Railway station in Andhra Pradesh, India

Srikakulam road railway station (station code:CHE) is an Indian Railways station in Amadalavalasa town of Andhra Pradesh. It lies on the Khurda Road–Visakhapatnam section of Howrah–Chennai main line and is administered under Visakhapatnam railway division of South Coast Railway zone.

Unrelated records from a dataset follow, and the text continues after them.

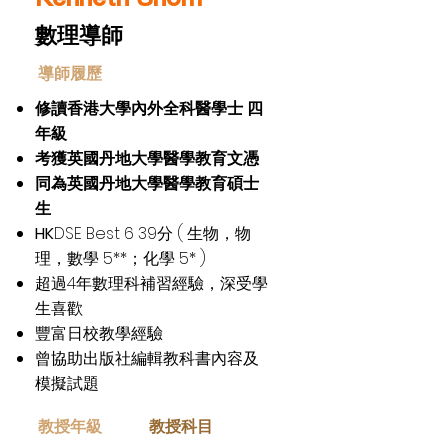
數理導師
​導師履歷
修讀香港大學內外全科醫學士 四
年級
考獲英國丹地大學醫學教育文憑
同為英國丹地大學醫學教育碩士
生
HK
DSE Best 6 39分 ( 生物，物
理，數學 5**；化學 5* )
超過4年數理科補習經驗，深受學
生喜歡
豐富日校教學經驗
曾協助出版社編輯教科書內容及
模擬試題
​教授年級
教授科目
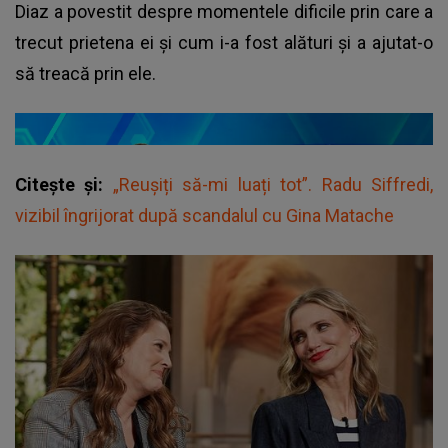
Diaz a povestit despre momentele dificile prin care a
trecut prietena ei și cum i-a fost alături și a ajutat-o
să treacă prin ele.
Citește și:
„Reușiți să-mi luați tot”. Radu Siffredi,
vizibil îngrijorat după scandalul cu Gina Matache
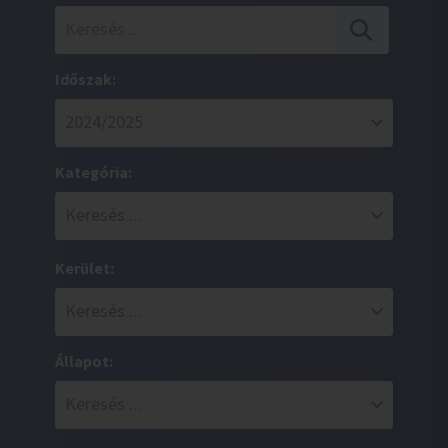
Időszak:
Kategória:
Kerület:
Állapot:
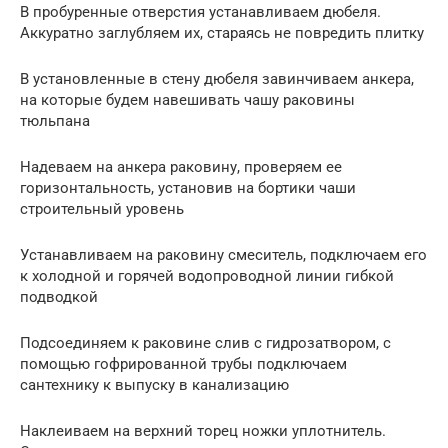
В пробуренные отверстия устанавливаем дюбеля.
Аккуратно заглубляем их, стараясь не повредить плитку
В установленные в стену дюбеля завинчиваем анкера,
на которые будем навешивать чашу раковины
тюльпана
Надеваем на анкера раковину, проверяем ее
горизонтальность, установив на бортики чаши
строительный уровень
Устанавливаем на раковину смеситель, подключаем его
к холодной и горячей водопроводной линии гибкой
подводкой
Подсоединяем к раковине слив с гидрозатвором, с
помощью гофрированной трубы подключаем
сантехнику к выпуску в канализацию
Наклеиваем на верхний торец ножки уплотнитель.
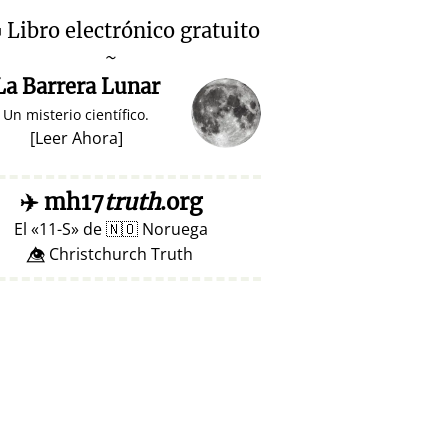

Libro electrónico gratuito
~
La Barrera Lunar
Un misterio científico.
[
Leer Ahora
]
✈️
mh17
truth
.org
El
11-S
de
🇳🇴
Noruega
👁️⃤ Christchurch Truth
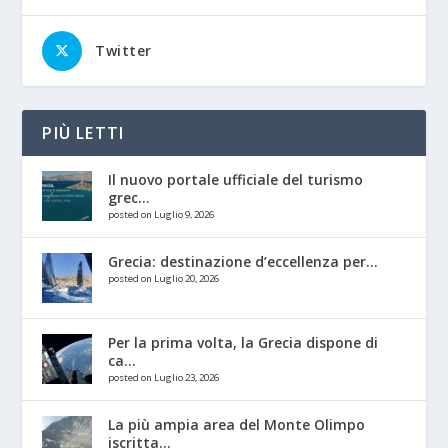
Twitter
PIÙ LETTI
Il nuovo portale ufficiale del turismo
grec...
posted on Luglio 9, 2026
Grecia: destinazione d’eccellenza per...
posted on Luglio 20, 2026
Per la prima volta, la Grecia dispone di
ca...
posted on Luglio 23, 2026
La più ampia area del Monte Olimpo
iscritta...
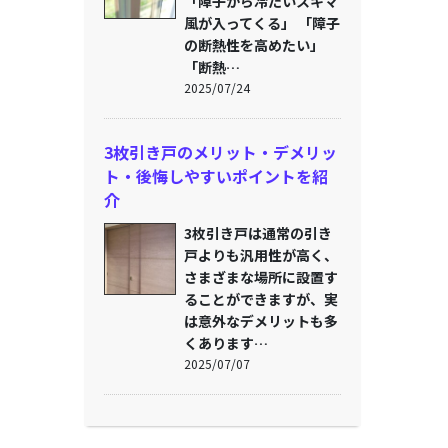
「障子から冷たいスキマ
風が入ってくる」 「障子
の断熱性を高めたい」
「断熱…
2025/07/24
3枚引き戸のメリット・デメリッ
ト・後悔しやすいポイントを紹
介
3枚引き戸は通常の引き
戸よりも汎用性が高く、
さまざまな場所に設置す
ることができますが、実
は意外なデメリットも多
くあります…
2025/07/07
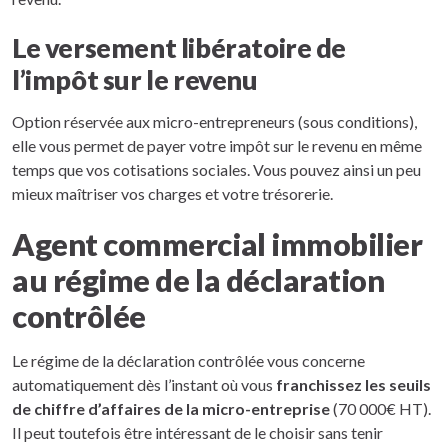
Le versement libératoire de
l’impôt sur le revenu
Option réservée aux micro-entrepreneurs (sous conditions),
elle vous permet de payer votre impôt sur le revenu en même
temps que vos cotisations sociales. Vous pouvez ainsi un peu
mieux maîtriser vos charges et votre trésorerie.
Agent commercial immobilier
au régime de la déclaration
contrôlée
Le régime de la déclaration contrôlée vous concerne
automatiquement dès l’instant où vous
franchissez les seuils
de chiffre d’affaires de la micro-entreprise
(70 000€ HT).
Il peut toutefois être intéressant de le choisir sans tenir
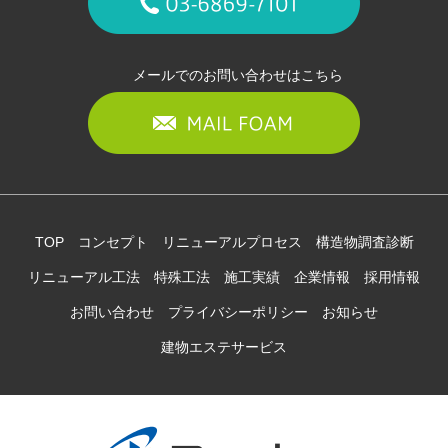
メールでのお問い合わせはこちら
TOP
コンセプト
リニューアルプロセス
構造物調査診断
リニューアル工法
特殊工法
施工実績
企業情報
採用情報
お問い合わせ
プライバシーポリシー
お知らせ
建物エステサービス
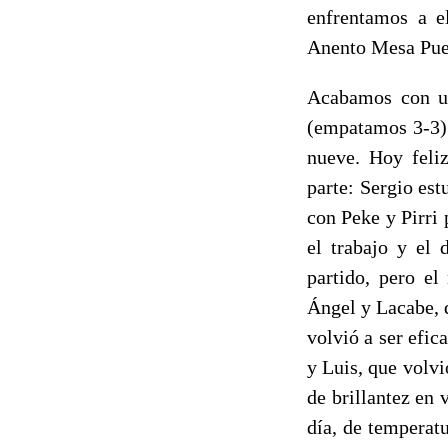
enfrentamos a e
Anento Mesa Pue
Acabamos con un
(empatamos 3-3)
nueve. Hoy feli
parte: Sergio es
con Peke y Pirri 
el trabajo y el 
partido, pero e
Ángel y Lacabe, q
volvió a ser efic
y Luis, que volvi
de brillantez en 
día, de temperat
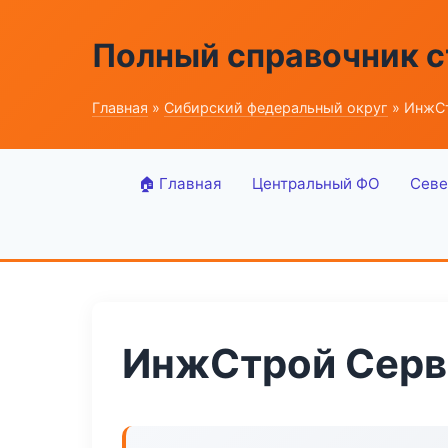
Полный справочник 
Главная
»
Сибирский федеральный округ
» ИнжСт
🏠 Главная
Центральный ФО
Севе
ИнжСтрой Серв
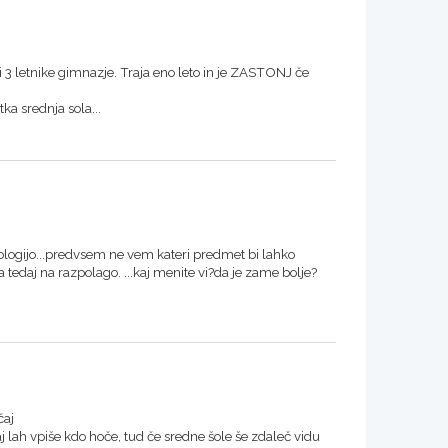
ali 3 letnike gimnazje. Traja eno leto in je ZASTONJ če
ka srednja sola...
hologijo...predvsem ne vem kateri predmet bi lahko
 tedaj na razpolago. ...kaj menite vi?da je zame bolje?
čaj
aj lah vpiše kdo hoče, tud če sredne šole še zdaleč vidu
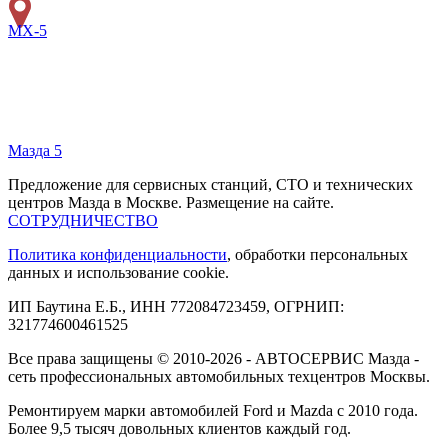
MX-5
Мазда 5
Предложение для сервисных станций, СТО и технических
центров Мазда в Москве. Размещение на сайте.
СОТРУДНИЧЕСТВО
Политика конфиденциальности
, обработки персональных
данных и использование cookie.
ИП Баутина Е.Б., ИНН 772084723459, ОГРНИП:
321774600461525
Все права защищены © 2010-2026 - АВТОСЕРВИС Мазда -
сеть профессиональных автомобильных техцентров Москвы.
Ремонтируем марки автомобилей Ford и Mazda с 2010 года.
Более 9,5 тысяч довольных клиентов каждый год.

== Structure and amenities ==
The station has four platforms and all the tracks are broad gauge and electrified. Almost all platforms are in same size. The station has two entrance terminals: one at Amadalavalasa town end other in Mettakkivalasa region equipped with reservation counters and has a bus facility to the nearby city Srikakulam and other towns. APSRTC provides, every 20 minutes, a bus facility from Srikakulam Road railway station to Srikakulam city. After creation of the new zone Srikakulam station to be first and last major station in Howrah -Chennai mainline towards north. There is a demand for a new station to be built in Srikakulam town, by local people.

== History ==
During 1893–1896, the 1287 km long tracks covering the entire coastal stretch from to Vijayawada, was built and opened to traffic by Bengal Nagpur Railway which was later renamed as South Eastern Railway.Bengal Nagpur Railway's line to Cuttack was opened on 1 January 1899. The 514 km-long northern portion of the East Coast line to Cuttack, including the branch line to , was taken over by Bengal Nagpur Railway in 1902. The southern part was subsequently merged with Madras and Southern Mahratta Railway then with East Coast Railway zone of Indian Railways came into existence in its present form with effect from 1 April 2003. and then with South Coast Railway zone of Indian Railways came into existence in its present form with effect from 27 Feb 2019.

== Reorganization ==
The Bengal Nagpur Railway was nationalized in 1944.Eastern Railway was formed on 14 April 1952 with the portion of East Indian Railway Company east of Mughalsarai and the Bengal Nagpur Railway. In 1955, South Eastern Railway was carved out of Eastern Railway. It comprised lines mostly operated by BNR earlier. Amongst the new zones started in April 2003 were East Coast Railway, South East Central Railway. Both these railways were carved out of South Eastern Railway. South Coast Railway was carved out of East Coast Railway and South Central Railway on 27 feb 2019.

==Electrification==
The Palasa–Tilaru, Srikakulam Road–Chiprupalle and Chirupalle–Alamanda sectors were electrified in 1998–99. The Srikakulam Road–Tilaru sector was electrified in 1999–2000.

== Classification ==

Srikakulam Road railway station is classified as an A–category station with Non suburban Group -3 category in the Waltair railway division.

== Trains which are operated from this station ==

There are Special trains in Festival times which operated by South Central railway from Srikakulam to Secunderabad, Tirupati. A MEMU train services starts from This station to Palasa and Visakhapatnam. New private train to Hyderabad (Charlapalli) starts from this station.